Data items:
★ ★ ★ ★ ★ ★ ★

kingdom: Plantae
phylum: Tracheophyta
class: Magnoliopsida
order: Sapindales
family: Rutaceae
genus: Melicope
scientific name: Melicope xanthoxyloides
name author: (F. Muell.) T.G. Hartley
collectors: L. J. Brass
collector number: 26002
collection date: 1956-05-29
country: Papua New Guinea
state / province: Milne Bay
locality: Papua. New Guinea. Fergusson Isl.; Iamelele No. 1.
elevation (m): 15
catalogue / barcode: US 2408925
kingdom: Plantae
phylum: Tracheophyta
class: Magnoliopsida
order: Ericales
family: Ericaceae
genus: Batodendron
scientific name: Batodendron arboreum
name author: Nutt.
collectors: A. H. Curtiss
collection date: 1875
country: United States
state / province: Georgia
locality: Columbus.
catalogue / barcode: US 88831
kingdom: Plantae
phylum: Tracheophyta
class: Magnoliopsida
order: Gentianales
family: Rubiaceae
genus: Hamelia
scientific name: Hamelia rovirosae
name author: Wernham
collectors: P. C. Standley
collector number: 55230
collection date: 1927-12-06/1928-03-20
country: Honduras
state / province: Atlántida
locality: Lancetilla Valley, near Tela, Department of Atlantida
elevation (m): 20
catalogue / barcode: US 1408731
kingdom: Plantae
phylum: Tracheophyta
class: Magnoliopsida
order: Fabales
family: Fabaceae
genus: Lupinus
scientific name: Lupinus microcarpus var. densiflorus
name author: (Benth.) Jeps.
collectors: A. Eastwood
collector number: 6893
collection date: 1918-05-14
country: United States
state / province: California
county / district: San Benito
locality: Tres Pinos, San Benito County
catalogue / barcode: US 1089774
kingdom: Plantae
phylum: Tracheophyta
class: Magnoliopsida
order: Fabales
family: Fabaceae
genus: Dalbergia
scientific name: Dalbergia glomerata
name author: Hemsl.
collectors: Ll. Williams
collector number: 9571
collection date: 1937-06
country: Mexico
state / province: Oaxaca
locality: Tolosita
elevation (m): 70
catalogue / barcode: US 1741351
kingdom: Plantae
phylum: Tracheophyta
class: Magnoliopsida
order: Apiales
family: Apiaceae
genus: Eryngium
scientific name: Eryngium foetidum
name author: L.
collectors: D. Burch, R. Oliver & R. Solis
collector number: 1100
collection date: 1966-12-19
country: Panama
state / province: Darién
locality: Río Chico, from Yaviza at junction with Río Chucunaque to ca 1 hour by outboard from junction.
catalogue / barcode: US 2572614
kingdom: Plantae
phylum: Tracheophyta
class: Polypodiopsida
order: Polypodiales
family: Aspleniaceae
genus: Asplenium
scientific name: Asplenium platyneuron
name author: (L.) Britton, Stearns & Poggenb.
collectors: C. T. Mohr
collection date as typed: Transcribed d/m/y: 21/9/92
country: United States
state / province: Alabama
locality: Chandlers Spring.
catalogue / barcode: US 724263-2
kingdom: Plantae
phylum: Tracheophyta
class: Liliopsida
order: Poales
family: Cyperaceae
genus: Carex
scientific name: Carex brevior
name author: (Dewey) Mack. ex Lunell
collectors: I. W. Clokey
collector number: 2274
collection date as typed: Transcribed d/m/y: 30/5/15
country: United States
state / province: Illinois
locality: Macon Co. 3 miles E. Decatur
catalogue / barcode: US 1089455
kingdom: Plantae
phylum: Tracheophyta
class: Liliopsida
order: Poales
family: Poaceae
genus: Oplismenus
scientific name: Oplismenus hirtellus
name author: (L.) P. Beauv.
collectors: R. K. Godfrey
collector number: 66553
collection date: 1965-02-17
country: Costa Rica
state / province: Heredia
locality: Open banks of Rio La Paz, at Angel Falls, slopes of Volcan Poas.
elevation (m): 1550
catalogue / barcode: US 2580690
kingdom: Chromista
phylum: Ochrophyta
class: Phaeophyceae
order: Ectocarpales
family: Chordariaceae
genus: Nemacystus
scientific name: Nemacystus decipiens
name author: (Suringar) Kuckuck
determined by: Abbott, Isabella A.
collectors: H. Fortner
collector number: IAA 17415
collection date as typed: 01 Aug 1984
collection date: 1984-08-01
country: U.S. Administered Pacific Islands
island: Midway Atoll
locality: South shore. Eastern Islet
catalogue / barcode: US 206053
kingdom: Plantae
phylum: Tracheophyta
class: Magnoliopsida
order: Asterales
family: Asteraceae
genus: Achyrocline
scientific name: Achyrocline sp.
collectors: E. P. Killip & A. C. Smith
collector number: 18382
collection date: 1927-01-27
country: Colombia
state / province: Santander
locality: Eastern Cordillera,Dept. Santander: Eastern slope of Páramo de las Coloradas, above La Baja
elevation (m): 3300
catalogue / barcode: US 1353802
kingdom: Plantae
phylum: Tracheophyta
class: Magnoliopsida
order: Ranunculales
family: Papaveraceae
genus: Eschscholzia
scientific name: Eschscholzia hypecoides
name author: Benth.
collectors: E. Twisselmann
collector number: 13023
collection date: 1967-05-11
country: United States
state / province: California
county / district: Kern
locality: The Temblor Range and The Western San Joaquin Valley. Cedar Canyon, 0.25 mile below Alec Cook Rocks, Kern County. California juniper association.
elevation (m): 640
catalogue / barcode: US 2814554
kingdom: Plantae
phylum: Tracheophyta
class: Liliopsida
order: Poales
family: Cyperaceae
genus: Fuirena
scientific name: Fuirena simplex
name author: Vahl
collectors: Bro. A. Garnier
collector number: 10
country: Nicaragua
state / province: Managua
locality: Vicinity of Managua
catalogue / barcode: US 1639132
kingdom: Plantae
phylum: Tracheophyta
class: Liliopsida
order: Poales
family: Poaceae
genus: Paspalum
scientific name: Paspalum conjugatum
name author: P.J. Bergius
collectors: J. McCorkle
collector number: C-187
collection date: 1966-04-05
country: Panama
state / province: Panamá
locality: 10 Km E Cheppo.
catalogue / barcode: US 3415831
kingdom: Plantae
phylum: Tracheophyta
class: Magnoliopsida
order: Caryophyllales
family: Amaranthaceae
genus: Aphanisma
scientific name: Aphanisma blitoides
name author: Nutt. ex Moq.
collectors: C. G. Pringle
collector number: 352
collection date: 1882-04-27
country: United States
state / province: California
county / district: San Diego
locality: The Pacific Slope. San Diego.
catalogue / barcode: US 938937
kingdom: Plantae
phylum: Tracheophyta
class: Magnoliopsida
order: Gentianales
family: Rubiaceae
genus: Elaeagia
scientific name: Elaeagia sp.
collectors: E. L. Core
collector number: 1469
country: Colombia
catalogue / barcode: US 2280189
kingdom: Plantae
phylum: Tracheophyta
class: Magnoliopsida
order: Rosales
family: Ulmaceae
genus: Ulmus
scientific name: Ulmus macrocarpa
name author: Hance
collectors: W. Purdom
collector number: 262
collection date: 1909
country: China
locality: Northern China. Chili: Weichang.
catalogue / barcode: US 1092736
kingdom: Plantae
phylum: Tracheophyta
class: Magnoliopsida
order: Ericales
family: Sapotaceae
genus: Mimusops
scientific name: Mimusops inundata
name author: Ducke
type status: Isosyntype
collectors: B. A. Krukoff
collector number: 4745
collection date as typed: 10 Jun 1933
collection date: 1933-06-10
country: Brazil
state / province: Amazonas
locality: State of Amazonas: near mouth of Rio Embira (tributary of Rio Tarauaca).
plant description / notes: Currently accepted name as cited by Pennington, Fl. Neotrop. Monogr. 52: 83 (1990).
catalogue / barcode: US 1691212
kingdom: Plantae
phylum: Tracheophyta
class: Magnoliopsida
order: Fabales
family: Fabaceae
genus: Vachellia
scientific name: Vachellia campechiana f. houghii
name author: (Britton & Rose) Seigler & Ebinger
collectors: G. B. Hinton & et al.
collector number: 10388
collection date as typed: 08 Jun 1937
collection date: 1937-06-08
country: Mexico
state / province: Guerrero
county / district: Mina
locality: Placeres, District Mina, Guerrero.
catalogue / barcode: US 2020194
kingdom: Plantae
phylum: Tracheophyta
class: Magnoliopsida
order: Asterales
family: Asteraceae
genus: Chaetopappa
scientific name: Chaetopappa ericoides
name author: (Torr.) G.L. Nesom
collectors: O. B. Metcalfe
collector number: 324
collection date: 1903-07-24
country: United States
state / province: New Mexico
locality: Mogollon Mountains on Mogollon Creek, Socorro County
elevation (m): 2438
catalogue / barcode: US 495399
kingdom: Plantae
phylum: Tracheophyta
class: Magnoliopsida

★ ★ ★ ★ ★ ★ ★

■ **WHAT TO DO**
Please put the lines of the listing from the one containing "order: Ectocarpales" through the one containing "locality: Vicinity of Managua" into a numbered list, leaving out any blank lines.

■ **THE OUTPUT**
1. order: Ectocarpales
2. family: Chordariaceae
3. genus: Nemacystus
4. scientific name: Nemacystus decipiens
5. name author: (Suringar) Kuckuck
6. determined by: Abbott, Isabella A.
7. collectors: H. Fortner
8. collector number: IAA 17415
9. collection date as typed: 01 Aug 1984
10. collection date: 1984-08-01
11. country: U.S. Administered Pacific Islands
12. island: Midway Atoll
13. locality: South shore. Eastern Islet
14. catalogue / barcode: US 206053
15. kingdom: Plantae
16. phylum: Tracheophyta
17. class: Magnoliopsida
18. order: Asterales
19. family: Asteraceae
20. genus: Achyrocline
21. scientific name: Achyrocline sp.
22. collectors: E. P. Killip & A. C. Smith
23. collector number: 18382
24. collection date: 1927-01-27
25. country: Colombia
26. state / province: Santander
27. locality: Eastern Cordillera,Dept. Santander: Eastern slope of Páramo de las Coloradas, above La Baja
28. elevation (m): 3300
29. catalogue / barcode: US 1353802
30. kingdom: Plantae
31. phylum: Tracheophyta
32. class: Magnoliopsida
33. order: Ranunculales
34. family: Papaveraceae
35. genus: Eschscholzia
36. scientific name: Eschscholzia hypecoides
37. name author: Benth.
38. collectors: E. Twisselmann
39. collector number: 13023
40. collection date: 1967-05-11
41. country: United States
42. state / province: California
43. county / district: Kern
44. locality: The Temblor Range and The Western San Joaquin Valley. Cedar Canyon, 0.25 mile below Alec Cook Rocks, Kern County. California juniper association.
45. elevation (m): 640
46. catalogue / barcode: US 2814554
47. kingdom: Plantae
48. phylum: Tracheophyta
49. class: Liliopsida
50. order: Poales
51. family: Cyperaceae
52. genus: Fuirena
53. scientific name: Fuirena simplex
54. name author: Vahl
55. collectors: Bro. A. Garnier
56. collector number: 10
57. country: Nicaragua
58. state / province: Managua
59. locality: Vicinity of Managua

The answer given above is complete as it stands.